I’ve been made to question some of my thinking about thinking about God recently because many smart people, including Bentham’s Bulldog, Scott Alexander, Tyler Cowen, and Richard Hanania, seem to be interested in the question of God’s existence. On second-degree metathinking, this suggests to me that it might be worthwhile to care about God. If the people I aspire to be like are all thinking about God, it’s probably because that kind of person enjoys thinking about God, or they know something about the significance of the question that I don’t. Who am I to think about thinking when my brain trust is just thinking?
But then again, if there was a good reason to think about God, I probably would have heard it by now, or it would feature prominently in the zeitgeist. Ross Douthat’s new book Believe claims to show “Why Everyone Should Be Religious.” But according to the reviews I’ve read, it does no such thing: It only shows the reader why religion is likely to be true. I have little interest in believing true things about topics that don’t interest me just for the sake of believing true things. If that’s the best reason that can be offered for me to care, then I remain unimpressed. Should Douthat ever come knocking on my door like a Jehovah’s Witness and proselytizing God because God is real, I’ll say thanks, but no thanks. There are some shrimp who need me.

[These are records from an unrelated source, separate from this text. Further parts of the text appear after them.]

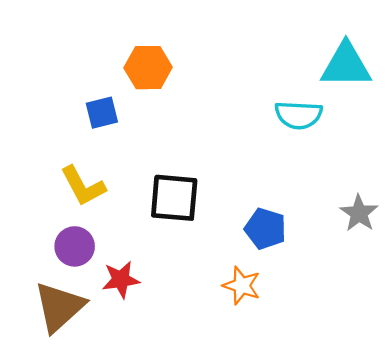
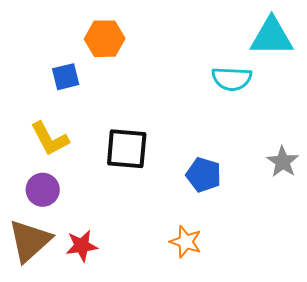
red star: (121, 280) -> (82, 246), moved
orange star: (242, 286) -> (186, 242), moved

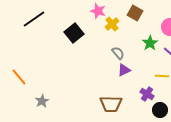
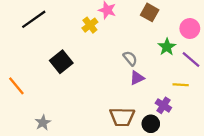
yellow cross: (112, 24) -> (90, 25), moved
black square: (74, 33) -> (61, 62), moved
gray star: (42, 101) -> (43, 123), moved
black circle: (160, 110) -> (151, 124), moved

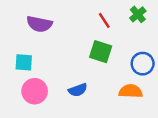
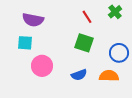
cyan square: (24, 62) -> (25, 43), moved
blue semicircle: (78, 90) -> (79, 75), moved
pink circle: (35, 91) -> (42, 66), moved

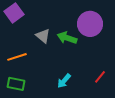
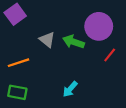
red line: (100, 77) -> (110, 55), moved

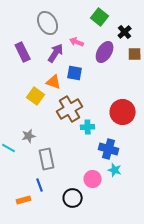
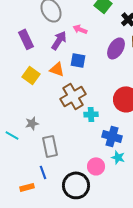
purple ellipse: (105, 52) -> (116, 48), moved
yellow square: (36, 96) -> (31, 75), moved
black circle: (73, 198) -> (76, 185), size x1.4

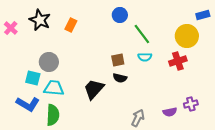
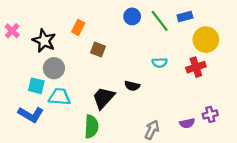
blue rectangle: (203, 15) -> (185, 16), moved
black star: (40, 20) -> (44, 41), moved
green line: (142, 34) -> (160, 21), moved
brown square: (118, 60) -> (98, 49), moved, turned 32
green semicircle: (53, 115) -> (91, 127), moved

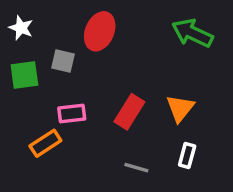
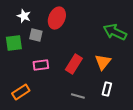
white star: (21, 28) -> (24, 16), moved
green arrow: (192, 33) -> (115, 32), moved
orange rectangle: (45, 143) -> (21, 92), moved

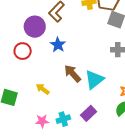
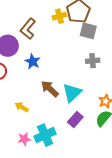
purple rectangle: (89, 113) -> (75, 120), moved
cyan cross: (63, 119) -> (45, 135), size x1.5

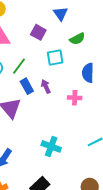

At least, I think he asked me if I am “a theist.” He may have asked me if I am “atheist.”
I've often had similar thoughts "against the unexamined pursuit of the truth" specifically about ideas like abortion and certain wars etc. However, the existence of God seems likely important to me for a number of reasons. The main point of this piece I suppose is just like with any other subject "so what if God exists," what marginal value does knowing that (his nature, not just existence) actually have to me...? But I would argue for you to reconsider that knowing the existence (and nature) of God as having little marginal value. To be honest, I do not know your views that well but have seen some interesting (and opposing to my own) takes you have which is why I subscribe, so perhaps this is not helpful, still if it is then it is worth it. But that is the question and answer to which God is helpful.
Meaning, ethics and value seem to only find grounding in God especially if you believe in God, and there are significant differences in outcome based on changing nature and values of God, and thus knowing him and his nature seems important. Actually, I am agnostic, but the existence of God seems a valuable concept to me, in terms of how I behave, moreso if I actually believed he existed. I suppose a better comment might be (as if I am wrong it clears up misunderstanding, and if not illustrates what I am saying): why does "improving the welfare of fish and shrimp" as you say "actually matter?" If your answer to that is grounded in how you feel versus doing the right thing (which to be honest for a based shrimp welfare maximiser I think is unlikely on a first order level, but could be obfuscated or I could be wrong again) then there is even doubly so more value in knowing the existence of God. If instead the reason it is good relies on God, it seems important to know his nature and what he (it?) would value (although yes, there is more meta-ethics and theodicy to be done if you think about it, you could simply choose to not persue those just like this, as while I do, it is as you say for recreation and curiousity more than pure outcome).